═══ 本文抜粋
考えたアイデアを真似されないようにしたいとき、「特許を取った方がいい」と聞いたことがあっても、実際にどんな制度なのかイメージしづらい方は多いと思います。
特許庁や専門サイトを見ても、専門用語や図が多く、「結局、特許とは何なのか」「自分のアイデアは特許の対象になるのか」が分かりにくい……という声もよく伺います。
この記事では、できるだけ専門用語を使わずに、初心者の方向けに「特許とは何か」を整理します。特許で守れるアイデアの種類、特許が認められるための条件、特許が取れたあとにできることと注意点を、一つひとつやさしく解説していきます。
当事務所サイトでは、特許に関する情報をまとめた案内ページとして「特許の基礎と実務ガイド」も用意しています。本記事は、その中でも「まず特許の基本を押さえるための入口」となる位置づけです。
1. 特許とは
特許のイメージがわきやすいように、ここでは、実際に特許を申請する場面を例にして特許を考えることにします。なお、特許申請については、特許申請の方法から特許取得までの流れを弁理士が解説の記事に詳しく書いてあります。
特許を申請するには、「ここからここまでが自分だけが使えるアイデア」というように、他人が自分のアイデアを真似できない範囲を文章で書いて特許庁に届け出ます。そして、届け出た範囲が妥当か否かを特許庁に審査してもらいます。
══════
═══ 提供データ
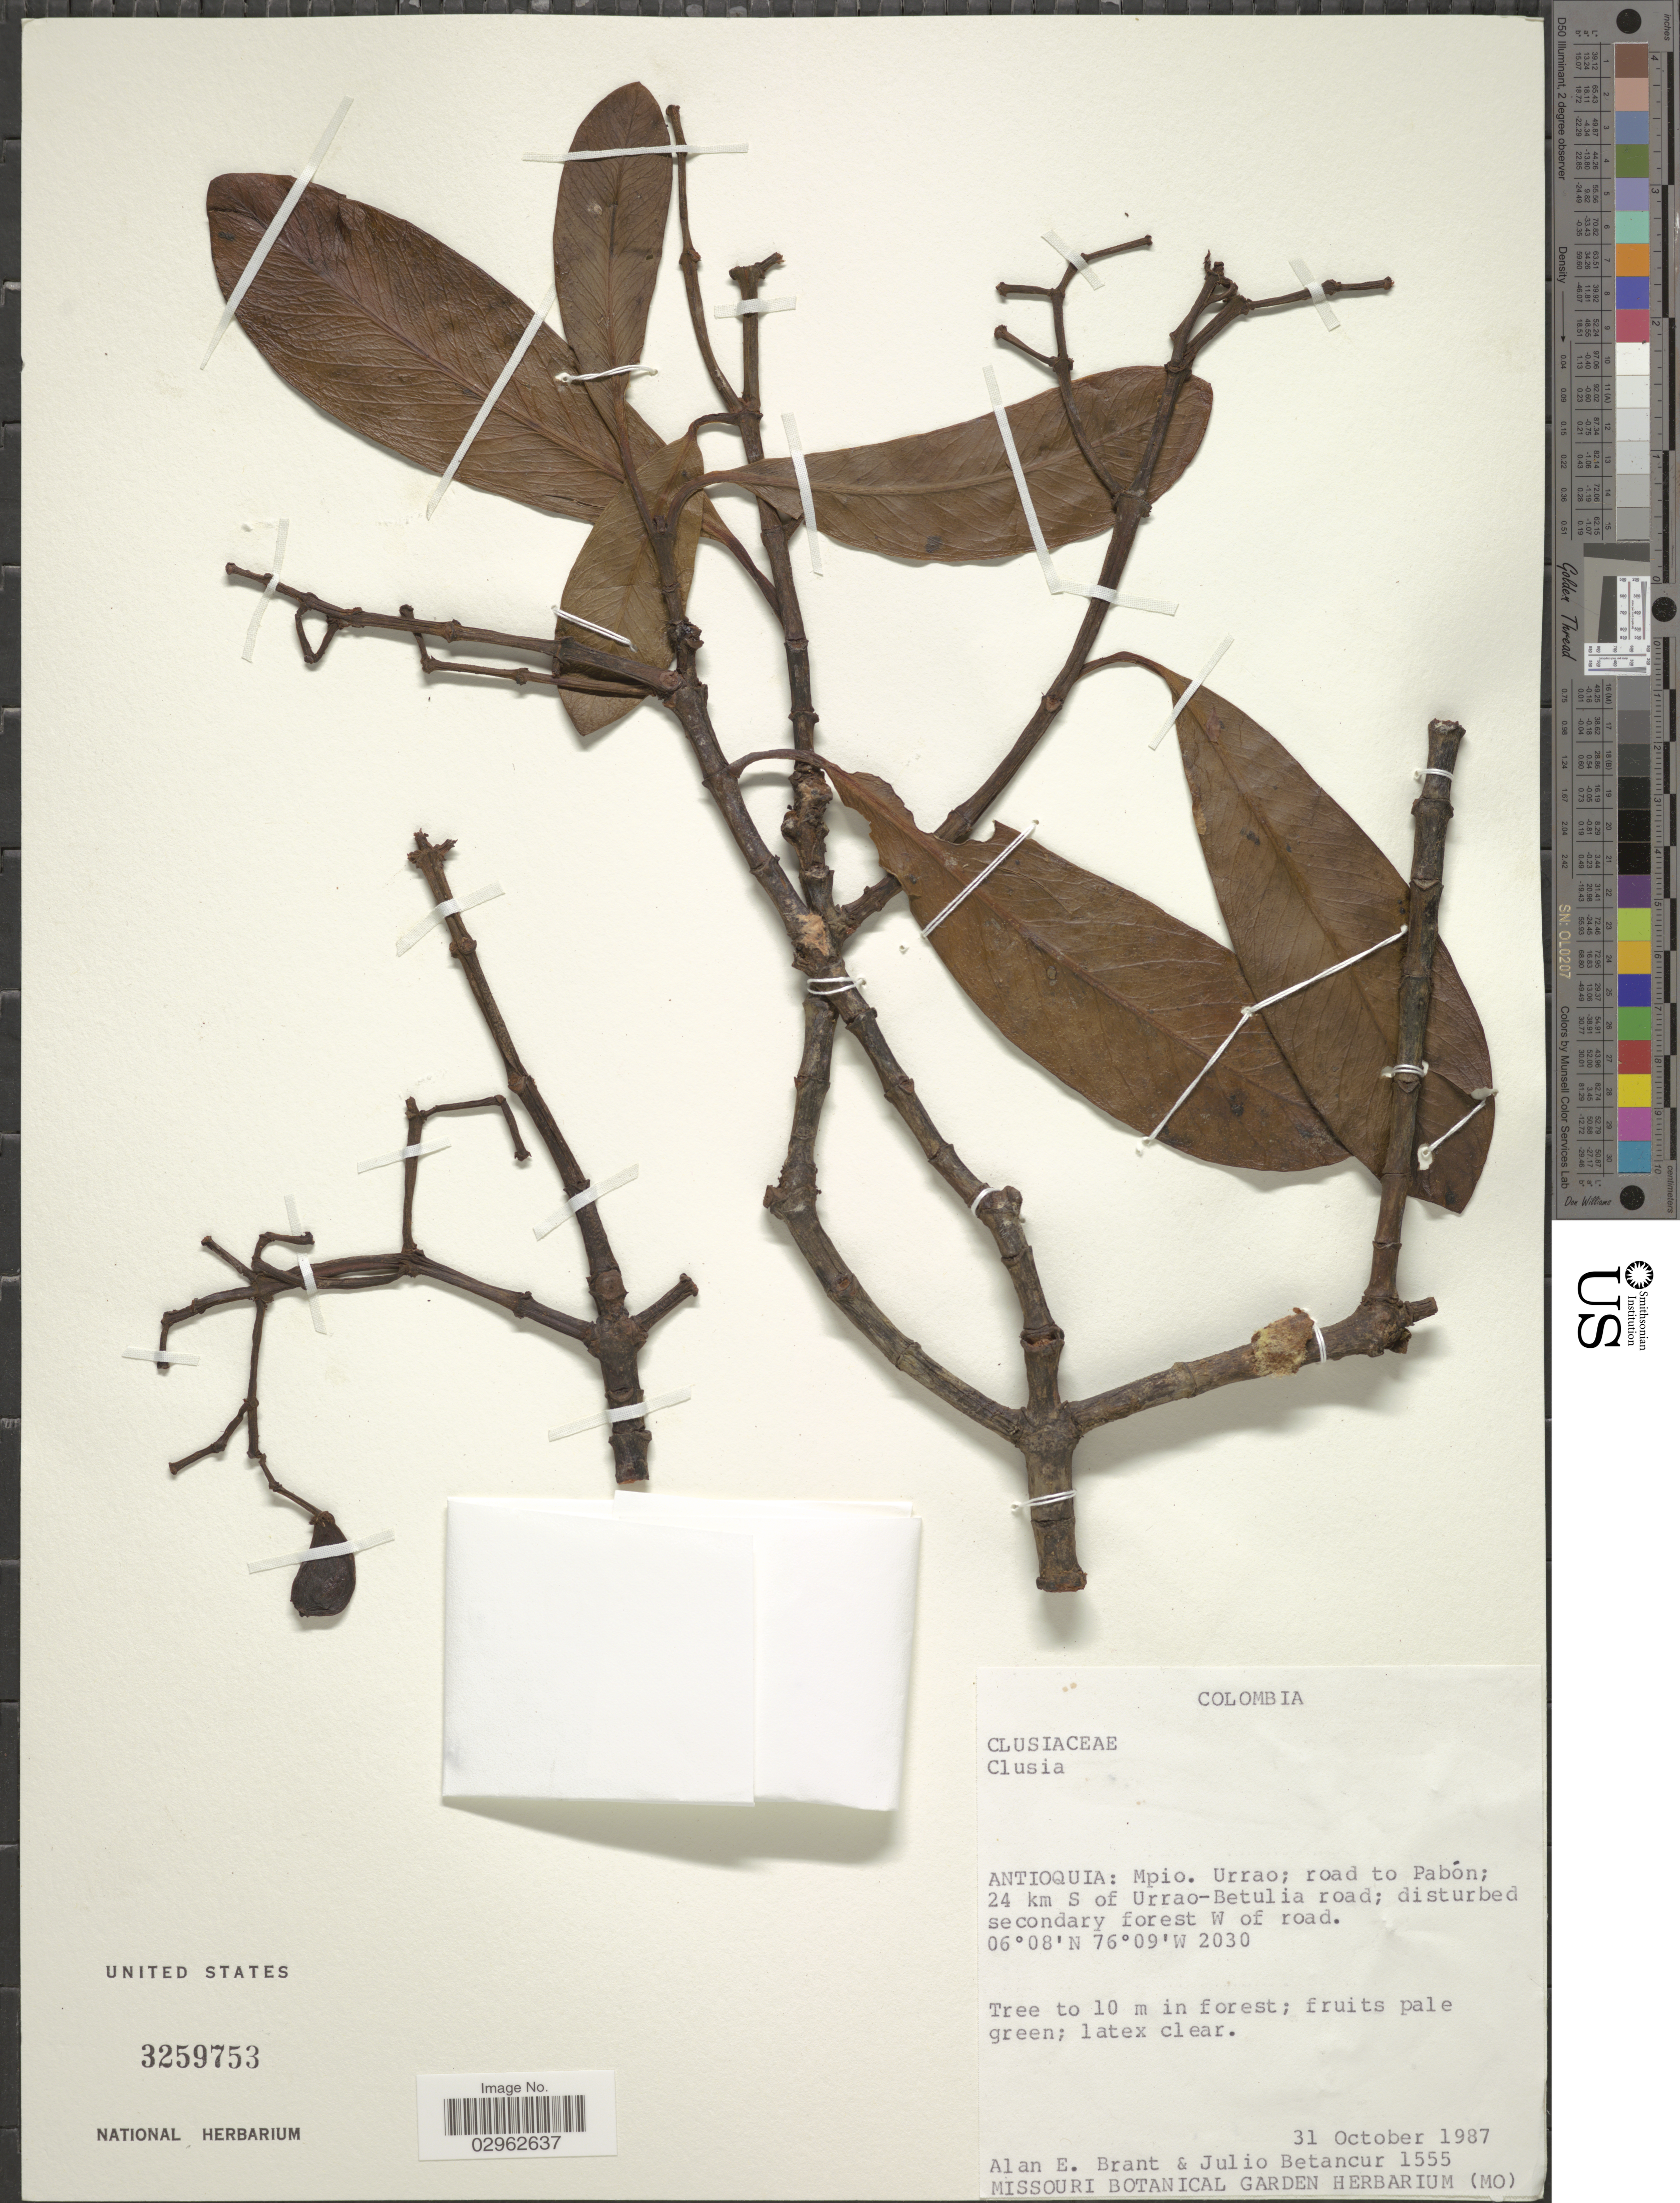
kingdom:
══════
◆ 課題 ◆
**a.** 本文によると、特許を申請するとき、他人が自分のアイデアを真似できない範囲はどのような形で特許庁に届け出ますか？
**b.** 本文の「この記事では、できるだけ専門」から始まり「特許庁に審査してもらいます。」で終わる部分を、そのまま書き写してください。
**c.** 本文が「1. 特許とは」の節で実際に特許を申請する場面を例に取るのはなぜですか？1〜3文で説明してください。
一覧は使わなくてかまいません。

◆ 解答 ◆
**a.** 文章で書いて届け出ます。

**b.**
この記事では、できるだけ専門用語を使わずに、初心者の方向けに「特許とは何か」を整理します。特許で守れるアイデアの種類、特許が認められるための条件、特許が取れたあとにできることと注意点を、一つひとつやさしく解説していきます。
当事務所サイトでは、特許に関する情報をまとめた案内ページとして「特許の基礎と実務ガイド」も用意しています。本記事は、その中でも「まず特許の基本を押さえるための入口」となる位置づけです。
1. 特許とは
特許のイメージがわきやすいように、ここでは、実際に特許を申請する場面を例にして特許を考えることにします。なお、特許申請については、特許申請の方法から特許取得までの流れを弁理士が解説の記事に詳しく書いてあります。
特許を申請するには、「ここからここまでが自分だけが使えるアイデア」というように、他人が自分のアイデアを真似できない範囲を文章で書いて特許庁に届け出ます。そして、届け出た範囲が妥当か否かを特許庁に審査してもらいます。

**c.** 特許のイメージがわきやすいようにするためです。